The low table and cooking with children

A smallish wooden table had been left in the kitchen when we moved in. It was too small to eat round and too big to use anywhere useful. It needed to be moved as we put an Ikea play kitchen in its space after Christmas. Instead of throwing it away we put it in the middle of the kitchen and my husband sawed the legs down so it was perfect child height.

Three children all trying to prepare food and cook at the worktops wasn’t working. There isn’t enough space and they can’t reach making them jostle for the steps or the tower. This way all of them can stand round the table and prepare food, experiment and help me cook with enough space. It has been a big hit and whilst it isn’t the prettiest thing in the world, it serves a very useful purpose in aiding their independence and exposure to preparing meals and food.

As I’ve mentioned before, we have always encouraged our children to experience food and meal preparation first hand. This has paid off as they are fantastic eaters with a broad knowledge of food and its origin and the eldest (4) is devising his own family meals, preparing them and cooking them himself (with adequate supervision).

Whilst I don’t suggest cutting down furniture, creating a child level space in a kitchen or providing a means to safely reach the worktops, is important in creating a prepared environment so children feel they can fully participate in the cooking experience. The benefits are huge and sets them up to be more appreciative of the effort that goes into making meals, knowledgeable about food and where it comes from and independent.

I will admit that cooking with children isn’t always easy. It can be very frustrating when the flour goes everywhere and the eggs crack on the floor. When they pour too much in or start eating raw bread dough by the fistfuls. I think, as adults, we often focus too much on the perfect end result.
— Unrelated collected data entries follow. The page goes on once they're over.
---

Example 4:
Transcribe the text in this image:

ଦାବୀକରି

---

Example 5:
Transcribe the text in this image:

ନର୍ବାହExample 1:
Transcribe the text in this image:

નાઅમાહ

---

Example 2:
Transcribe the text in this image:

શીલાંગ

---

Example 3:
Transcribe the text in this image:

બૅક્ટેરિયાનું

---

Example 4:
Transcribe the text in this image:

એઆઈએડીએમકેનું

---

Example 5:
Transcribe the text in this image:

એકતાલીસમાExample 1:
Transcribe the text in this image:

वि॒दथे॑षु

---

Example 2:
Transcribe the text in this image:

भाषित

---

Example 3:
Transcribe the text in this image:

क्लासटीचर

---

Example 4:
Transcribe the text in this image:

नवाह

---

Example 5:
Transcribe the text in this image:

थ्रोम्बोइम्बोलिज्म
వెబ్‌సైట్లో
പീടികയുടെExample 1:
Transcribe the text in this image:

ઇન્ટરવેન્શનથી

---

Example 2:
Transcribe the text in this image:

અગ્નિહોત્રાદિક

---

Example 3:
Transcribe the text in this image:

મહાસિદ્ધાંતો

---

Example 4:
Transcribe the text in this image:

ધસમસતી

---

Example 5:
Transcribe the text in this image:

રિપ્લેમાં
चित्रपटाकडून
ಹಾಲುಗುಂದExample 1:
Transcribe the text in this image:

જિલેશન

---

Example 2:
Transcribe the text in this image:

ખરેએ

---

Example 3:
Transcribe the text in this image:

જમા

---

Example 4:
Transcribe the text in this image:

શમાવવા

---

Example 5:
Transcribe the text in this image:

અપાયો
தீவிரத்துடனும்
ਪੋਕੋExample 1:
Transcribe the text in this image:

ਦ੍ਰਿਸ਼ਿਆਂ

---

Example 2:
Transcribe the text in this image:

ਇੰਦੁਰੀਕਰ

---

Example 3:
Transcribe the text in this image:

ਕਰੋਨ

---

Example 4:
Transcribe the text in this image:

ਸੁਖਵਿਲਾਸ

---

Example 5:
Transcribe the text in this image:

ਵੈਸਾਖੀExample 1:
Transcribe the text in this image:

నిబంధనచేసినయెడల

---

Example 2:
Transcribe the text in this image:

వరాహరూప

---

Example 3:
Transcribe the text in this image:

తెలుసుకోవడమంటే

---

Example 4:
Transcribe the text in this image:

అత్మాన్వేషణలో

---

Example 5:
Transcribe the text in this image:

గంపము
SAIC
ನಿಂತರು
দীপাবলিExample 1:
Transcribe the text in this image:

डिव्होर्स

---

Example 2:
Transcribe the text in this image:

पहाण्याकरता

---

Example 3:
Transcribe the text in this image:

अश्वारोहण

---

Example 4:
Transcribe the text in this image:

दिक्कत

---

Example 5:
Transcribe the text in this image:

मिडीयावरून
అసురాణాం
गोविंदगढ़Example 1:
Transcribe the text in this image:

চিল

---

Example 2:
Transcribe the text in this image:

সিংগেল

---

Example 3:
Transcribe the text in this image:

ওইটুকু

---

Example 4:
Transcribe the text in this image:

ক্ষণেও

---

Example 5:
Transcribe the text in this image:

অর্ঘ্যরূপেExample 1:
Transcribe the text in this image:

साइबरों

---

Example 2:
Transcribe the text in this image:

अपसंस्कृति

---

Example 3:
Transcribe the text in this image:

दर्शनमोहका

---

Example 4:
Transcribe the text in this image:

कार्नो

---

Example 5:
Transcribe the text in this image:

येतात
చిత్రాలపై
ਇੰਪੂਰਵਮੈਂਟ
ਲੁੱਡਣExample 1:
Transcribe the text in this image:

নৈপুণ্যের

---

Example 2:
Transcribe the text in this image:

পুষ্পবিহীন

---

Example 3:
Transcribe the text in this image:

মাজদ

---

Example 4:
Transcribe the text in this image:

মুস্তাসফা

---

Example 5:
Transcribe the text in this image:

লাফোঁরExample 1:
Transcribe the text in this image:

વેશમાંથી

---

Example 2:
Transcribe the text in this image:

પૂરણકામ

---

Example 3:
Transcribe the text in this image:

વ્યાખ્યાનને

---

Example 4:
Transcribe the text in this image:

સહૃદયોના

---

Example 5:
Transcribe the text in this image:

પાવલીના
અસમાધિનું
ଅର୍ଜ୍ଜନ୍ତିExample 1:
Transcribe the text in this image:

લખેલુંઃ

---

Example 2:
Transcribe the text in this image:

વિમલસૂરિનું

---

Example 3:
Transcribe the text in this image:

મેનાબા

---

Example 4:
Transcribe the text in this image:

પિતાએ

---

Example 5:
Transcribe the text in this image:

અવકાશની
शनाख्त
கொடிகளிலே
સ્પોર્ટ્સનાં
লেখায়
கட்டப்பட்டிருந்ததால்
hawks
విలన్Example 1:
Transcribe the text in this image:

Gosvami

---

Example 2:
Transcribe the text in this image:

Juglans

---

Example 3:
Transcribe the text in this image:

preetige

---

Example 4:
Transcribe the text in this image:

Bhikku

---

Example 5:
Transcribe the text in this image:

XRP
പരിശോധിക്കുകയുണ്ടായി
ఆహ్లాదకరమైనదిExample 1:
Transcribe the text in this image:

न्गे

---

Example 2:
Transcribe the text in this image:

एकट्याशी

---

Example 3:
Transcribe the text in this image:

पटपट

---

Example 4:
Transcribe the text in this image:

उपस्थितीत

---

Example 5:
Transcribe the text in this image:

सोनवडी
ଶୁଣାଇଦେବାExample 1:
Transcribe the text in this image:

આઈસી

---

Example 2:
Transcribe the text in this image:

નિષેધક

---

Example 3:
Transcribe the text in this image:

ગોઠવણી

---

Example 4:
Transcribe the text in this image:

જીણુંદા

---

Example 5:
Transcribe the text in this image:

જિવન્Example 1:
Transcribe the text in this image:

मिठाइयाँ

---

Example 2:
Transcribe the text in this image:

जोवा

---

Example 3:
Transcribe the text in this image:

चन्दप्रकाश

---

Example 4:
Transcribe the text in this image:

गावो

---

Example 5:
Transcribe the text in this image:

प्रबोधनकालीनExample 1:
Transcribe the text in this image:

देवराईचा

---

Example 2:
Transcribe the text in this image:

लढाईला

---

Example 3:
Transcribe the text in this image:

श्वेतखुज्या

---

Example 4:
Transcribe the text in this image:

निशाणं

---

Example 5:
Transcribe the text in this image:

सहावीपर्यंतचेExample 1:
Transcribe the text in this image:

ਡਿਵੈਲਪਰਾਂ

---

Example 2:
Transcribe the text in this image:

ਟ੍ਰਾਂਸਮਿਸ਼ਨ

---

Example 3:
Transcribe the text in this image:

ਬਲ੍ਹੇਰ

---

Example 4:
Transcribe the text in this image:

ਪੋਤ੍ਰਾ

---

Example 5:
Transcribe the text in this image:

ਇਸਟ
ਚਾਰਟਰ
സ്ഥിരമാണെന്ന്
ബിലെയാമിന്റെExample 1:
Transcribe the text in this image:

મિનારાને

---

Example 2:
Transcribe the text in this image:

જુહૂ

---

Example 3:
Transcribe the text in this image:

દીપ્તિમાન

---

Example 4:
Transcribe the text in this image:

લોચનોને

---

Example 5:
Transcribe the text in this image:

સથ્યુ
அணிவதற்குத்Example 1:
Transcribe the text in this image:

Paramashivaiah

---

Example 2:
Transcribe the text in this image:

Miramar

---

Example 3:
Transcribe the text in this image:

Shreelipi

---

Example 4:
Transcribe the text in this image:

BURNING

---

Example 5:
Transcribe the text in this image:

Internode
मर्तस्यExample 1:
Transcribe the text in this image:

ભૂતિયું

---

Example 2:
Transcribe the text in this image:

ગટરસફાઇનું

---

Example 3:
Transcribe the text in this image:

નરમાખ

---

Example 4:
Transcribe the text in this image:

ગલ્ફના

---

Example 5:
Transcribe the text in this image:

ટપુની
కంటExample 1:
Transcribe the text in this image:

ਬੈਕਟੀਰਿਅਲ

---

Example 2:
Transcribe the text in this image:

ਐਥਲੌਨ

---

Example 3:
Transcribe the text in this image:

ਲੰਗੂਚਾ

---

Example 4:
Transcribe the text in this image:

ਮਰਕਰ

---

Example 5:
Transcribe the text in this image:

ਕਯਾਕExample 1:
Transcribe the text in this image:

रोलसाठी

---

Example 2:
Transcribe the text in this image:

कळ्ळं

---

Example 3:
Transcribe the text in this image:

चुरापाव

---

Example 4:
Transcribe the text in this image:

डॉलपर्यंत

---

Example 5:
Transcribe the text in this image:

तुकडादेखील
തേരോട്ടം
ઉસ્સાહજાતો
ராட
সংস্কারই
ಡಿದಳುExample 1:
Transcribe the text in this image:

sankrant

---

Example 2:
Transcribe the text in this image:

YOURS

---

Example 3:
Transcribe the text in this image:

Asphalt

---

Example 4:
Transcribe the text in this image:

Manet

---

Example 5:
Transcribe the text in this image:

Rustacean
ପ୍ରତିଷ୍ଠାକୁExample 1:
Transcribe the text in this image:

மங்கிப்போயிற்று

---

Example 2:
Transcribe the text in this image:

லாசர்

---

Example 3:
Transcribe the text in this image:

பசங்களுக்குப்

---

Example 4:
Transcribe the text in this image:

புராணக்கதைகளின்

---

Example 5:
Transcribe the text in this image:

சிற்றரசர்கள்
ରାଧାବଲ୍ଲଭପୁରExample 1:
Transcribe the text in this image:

The level cake, the risen bread, the edible pudding and we forget that the process is as important if not more so. There have been times though when the children have been genuinely upset when the biscuits didn’t work or the cake had too much bicarb in it fizzed. So the end result does need to be something that can be enjoyed too. The best way , I have found for this age group is to measure everything out yourself first. Place each ingredient into its own bowl and put everything including mixing bowl and spoon (or whatever equipment is needed) onto a tray for each child. This means either having double the ingredients or halving the recipe, whatever works best. I then read through the method with them or let them get on with it, again whatever works best.

This, for me, is the least stressful way of getting them to take ownership of the dish and be independent. I don’t worry about the outcome, everything is weighed. They don’t have to share mixing (someone always takes longer with the spoon, right?), they can go at their own pace.

Of course one could argue that they do not experience measuring ingredients or sharing the task but I would say that they are not ready for that anyway. My eldest doesn’t have a good enough grasp of large numbers yet so saying “weigh out 350 grams” would be useless. They get too frustrated taking turns and sharing when they want to do it all and take ownership of the whole process.

Also, biggest bonus, you get to lick your own bowl…

So there are some tips to getting children more involved in the kitchen and creating a love of food.